Jacque Vaughn was pretty good academically, if I recall. Amaechi is still studying for his PhD I believe, and Adonal Foyle went to Colgate, I think, and was fairly smart.
Luke Walton seems to have pretty high basketball IQ. Maybe I'm biased. Players in the past seem to be smarter than the current players, in general. Bird and Magic are the clear examples. Clyde, Stockton, Mo Cheeks, Dr. J, McHale, Isiah, even Rodman are all very smart guys.
Troy Murphy seems like a pretty smart dude. Dennis Rodman had tremendous BBall IQ. Always in the right place at the time.
I'd have to agree those guys were smart. On the other hand, there were stupid players then, too. Kobe is an interesting case. He seems to know a awful lot about the game. He is very aware what is going on around him. Yet, he also has this overweening arrogance that allows him to rationalize ridiculously stupid, selfish things.
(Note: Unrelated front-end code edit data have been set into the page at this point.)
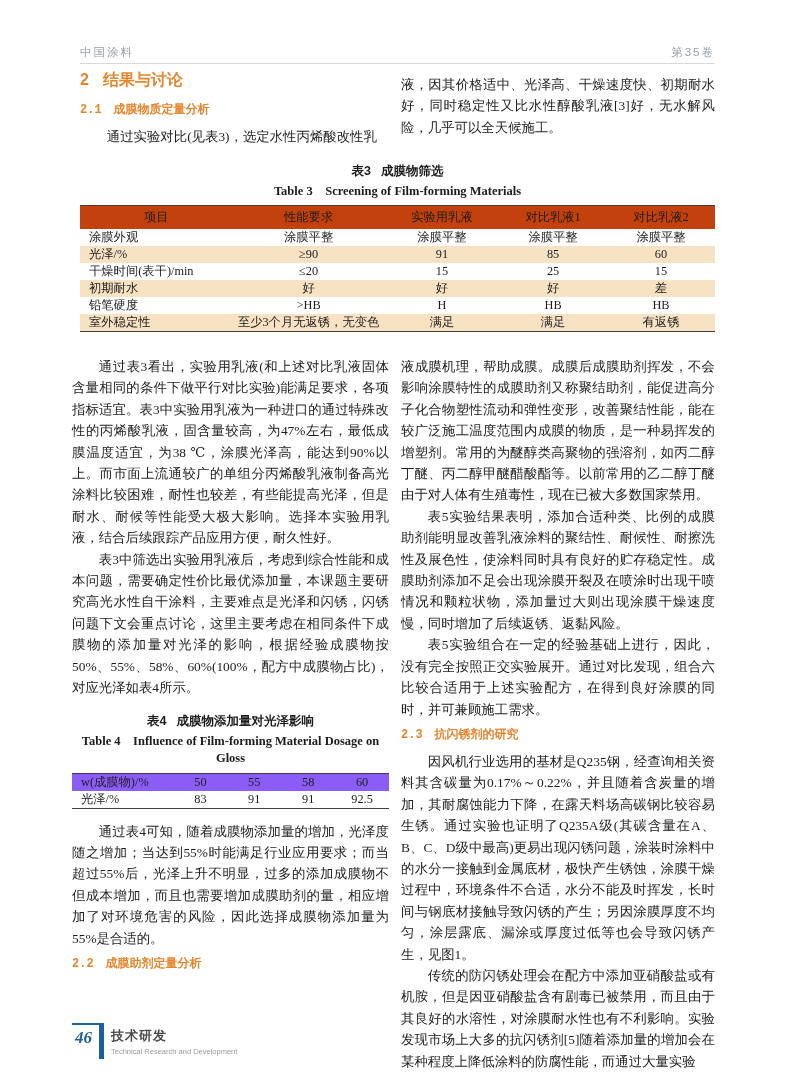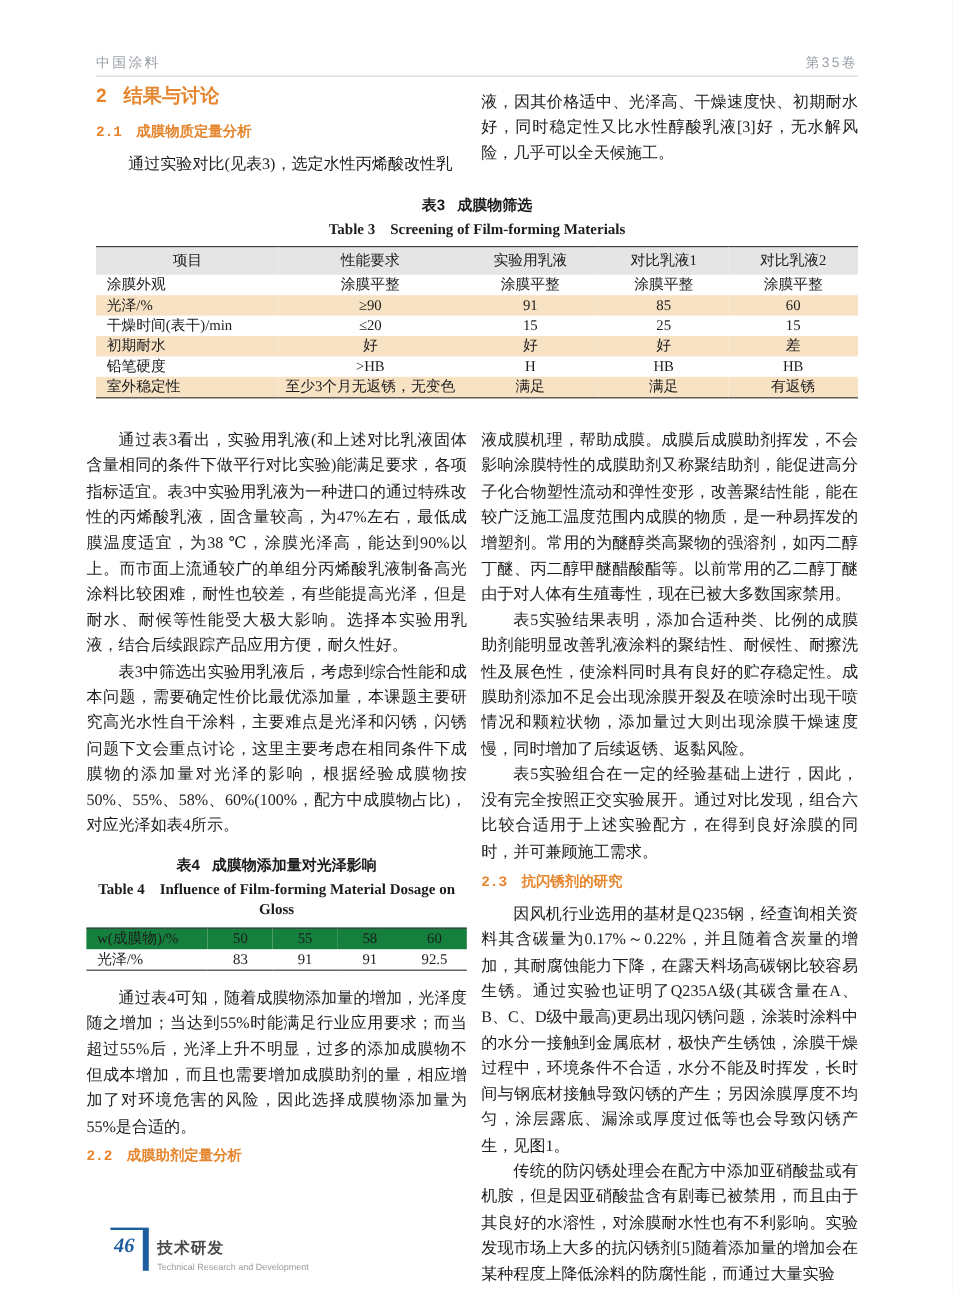--- a/index.html
+++ b/index.html
@@ -52,38 +52,38 @@
   .tbl-title-en{
     text-align:center;font-weight:bold;font-size:12.5px;margin:0 0 5px 0;
     font-family:"Liberation Serif","DejaVu Serif",serif;
   }
   table.datatable{
     width:100%;border-collapse:collapse;
     border-top:1.5px solid #3f3f3f;border-bottom:1.5px solid #3f3f3f;
     font-size:12.3px;
   }
   table.datatable th{
-    background:#e5e5e5;font-weight:normal;text-align:center;
+    background:#c2410c;font-weight:normal;text-align:center;
     padding:3px 16px;height:15px;
   }
   table.datatable td{padding:0 4px;text-align:center;height:14.5px;font-family:Liberation Serif, serif;}
   table.datatable td:first-child{text-align:left;padding-left:9px;}
   table.datatable tr.alt{background:#f8e2c4;}
   table.t3 col.c1{width:24%;} table.t3 col.c2{width:24%;}
   table.t3 col.c3{width:18%;} table.t3 col.c4{width:17%;} table.t3 col.c5{width:17%;}
 
   .t4-wrap{margin:14px 0 12px 0;}
   .t4-wrap .tbl-title-en{line-height:17px;margin-bottom:6px;}
   table.t4 td{height:16px;}
-  table.t4 tr.first{background:#15803d;}
+  table.t4 tr.first{background:#8b5cf6;}
   table.t4 col.c1{width:32%;} table.t4 col.cx{width:17%;}
 
   
   .footer{
-    position:absolute;left:92px;top:1023px;display:flex;align-items:flex-end;
+    position:absolute;left:72px;top:1023px;display:flex;align-items:flex-start;
   }
   .pagenum-box{
     border-top:2.5px solid #1d5f9e;
     display:flex;align-items:flex-start;
   }
   .pagenum{
     font-family:"Liberation Serif","DejaVu Serif",serif;
     font-style:italic;font-weight:bold;color:#1d5f9e;font-size:17px;
     padding:3px 7px 12px 3px;
   }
Maybe he thinks he can always make it up.
first i think we have to define smart, because theirs book smarts, game smarts, financial smarts and then just general smarts. i also want to add, all those overrated players with huge contracts are geniuses (or atleast their agents), especially guys like shawn bradley who get paid to sit. you can blame it on the GMs but a player has to have some intelligence to fool an idiot.
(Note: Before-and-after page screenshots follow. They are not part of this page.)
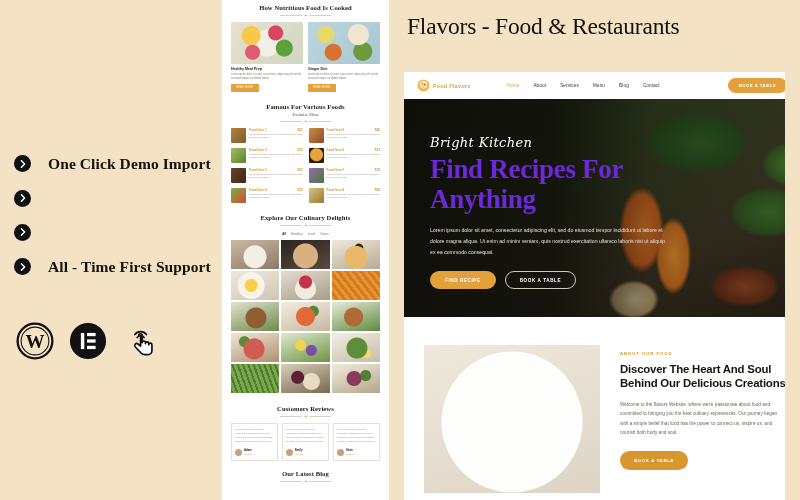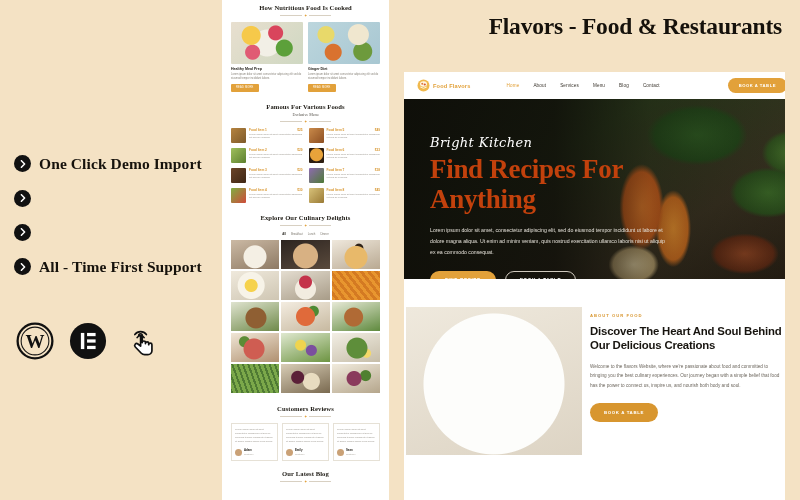--- a/index.html
+++ b/index.html
@@ -13,21 +13,21 @@
 
   
   .promo-col {
     position: absolute; left: 0; top: 0;
     width: 222px; height: 500px;
     padding: 0 14px;
     display: flex; flex-direction: column;
     justify-content: center;
   }
   .feature-list { display: flex; flex-direction: column; gap: 17px; margin-top: 14px; }
-  .feature-row { display: flex; align-items: center; gap: 8px; text-align: right; }
+  .feature-row { display: flex; align-items: center; gap: 17px; text-align: right; }
   .bullet {
     width: 17px; height: 17px; border-radius: 50%;
     background: #111; flex: 0 0 17px;
     display: flex; align-items: center; justify-content: center;
   }
   .bullet svg { width: 8px; height: 8px; display: block; }
   .feature-label {
     font-family: "Liberation Serif", serif;
     font-size: 15.5px; font-weight: bold; color: #16120c;
     letter-spacing: .1px; white-space: nowrap;
@@ -87,23 +87,23 @@
   .rev-card { flex: 1; border: 0.5px solid #e6e1d6; padding: 4px 3px; }
   .rev-text { font-size: 2.4px; color: #9a958c; line-height: 1.7; }
   .rev-who { display: flex; align-items: center; gap: 2px; margin-top: 4px; }
   .rev-av { width: 7px; height: 7px; border-radius: 50%; background: #caa176; flex: 0 0 7px; }
   .rev-name { font-size: 2.8px; font-weight: bold; color: #1d1a14; }
   .rev-role { font-size: 2.2px; color: #a8a39a; }
 
   
   .right-col { position: absolute; left: 389px; top: 0; width: 411px; height: 500px; }
   .main-title {
-    text-align: right;
+    text-align: left;
     font-family: "Liberation Serif", serif;
-    font-weight: bold; color: #15110b;
+    font-weight: normal; color: #15110b;
     font-size: 23.5px; line-height: 1.23;
     padding: 12px 18px 0;
     letter-spacing: -.2px;
   }
 
   .site {
     position: absolute; left: 15px; top: 72px;
     width: 396px; height: 428px;
     background: #fff; overflow: hidden;
   }
@@ -121,52 +121,52 @@
   .nav-link { font-size: 4.6px; color: #3a352d; letter-spacing: .15px; }
   .nav-link.active { color: #e2a13a; }
   .nav-cta {
     margin-left: auto;
     background: #e2a13a; color: #fff;
     font-size: 4.2px; font-weight: bold; letter-spacing: .5px;
     padding: 5px 11px; border-radius: 11px;
   }
 
   
-  .hero { position: relative; height: 180px; overflow: hidden; }
+  .hero { position: relative; height: 218px; overflow: hidden; }
   .hero-photo { position: absolute; inset: 0; }
   .hero-shade {
     position: absolute; inset: 0;
     background: linear-gradient(90deg, rgba(12,10,7,.88) 0%, rgba(12,10,7,.78) 38%, rgba(12,10,7,.30) 62%, rgba(12,10,7,.12) 100%);
   }
   .hero-body { position: relative; padding: 36px 0 0 26px; width: 260px; }
   .hero-script {
     font-family: "DejaVu Serif", serif; font-style: italic;
     color: #fff; font-size: 13px; letter-spacing: .4px;
   }
   .hero-h1 {
     font-family: "Liberation Serif", serif; font-weight: bold;
-    color: #c2410c; font-size: 27px; line-height: 1.1; margin-top: 5px;
+    color: #6d28d9; font-size: 27px; line-height: 1.1; margin-top: 5px;
     letter-spacing: -.3px;
   }
   .hero-p {
     color: #e4e0d8; font-size: 5.2px; line-height: 2.05;
     margin-top: 11px; width: 236px;
   }
   .hero-btns { display: flex; gap: 9px; margin-top: 14px; }
   .btn-fill {
     background: #e2a13a; color: #fff; font-size: 4.6px; font-weight: bold;
     letter-spacing: .6px; padding: 6.5px 15px; border-radius: 13px;
   }
   .btn-ghost {
     border: 1px solid #cfc9bd; color: #fff; font-size: 4.6px; font-weight: bold;
     letter-spacing: .6px; padding: 5.5px 14px; border-radius: 13px;
   }
 
   
-  .about { display: flex; padding: 28px 14px 0 2px; gap: 8px; }
+  .about { display: flex; padding: 28px 14px 0 20px; gap: 20px; }
   .about-photo { width: 176px; height: 148px; flex: 0 0 176px; position: relative; }
   .about-copy { flex: 1; padding-top: 6px; }
   .eyebrow { font-size: 4.2px; font-weight: bold; color: #d8962f; letter-spacing: 1px; }
   .about-h2 {
     font-size: 11.4px; font-weight: bold; color: #17140f;
     line-height: 1.27; margin-top: 6px; letter-spacing: -.2px;
   }
   .about-p { font-size: 4.7px; color: #6d675e; line-height: 2.0; margin-top: 9px; }
   .about-btn {
     display: inline-block; background: #d8962f; color: #fff;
you're absolutely right... but Georgetown and Stanford recruit... as in someone with a 1000 SAT could get in and get a scholarship. It is forbidden at Yale to do that. So an NBA player from Yale A) has the motivation to go to a tough school B) must have really good scores (though below the media of accepted students of course) Grant Hill -- not sure about academics or whatever, but he just seems so bright and eloquent when he's interviewed. Very scholarly, sooo different from the average NBA player.
That was a false rumor. He does speak the languages, but I believe he got around a 1180 on his SAT (which is still on the higher end for NBA players). Kobe does seem to understand the game really well, which is why it confuses people why he has those streaks of selfishness and horrendous shot selection. It's probably arrogance. Shane Battier is very amiable and eloquent in his interviews. One of the smarter guys that I've seen in the NBA.
He's retired now, but I think that David Robinson had at 4.0 grade point average at the Naval Academy, and I know that one of his majors was mathematics and he may have even had a second major (history?). That is almost unheard of-- the Naval Academy is as tough as the Ivys to do that well. Alan Henderson had a 3.9 GPA at Indiana, with a majors biochemistry and pre-med. He had gotten a near perfect score on his SATs, went to the best private school in Indianapolis (Brebuf), and was accepted into Stanford and Harvard before he chose Indiana for basketball. I think that he still intends to go to medical school after he retires from the NBA. As many have mentioned, though, book-smart ain't court smart. Magic and Bird had court smarts but are pretty inarticulate. Same for Chris Mullin. Among active guys, people who just seem to make smart plays consistently include Brent & Jon Barry, Robert Horry, Fred Hoiberg, Avery Johnson, Kirilenko, Boozer, Duncan, Battier, Posey, and Kidd.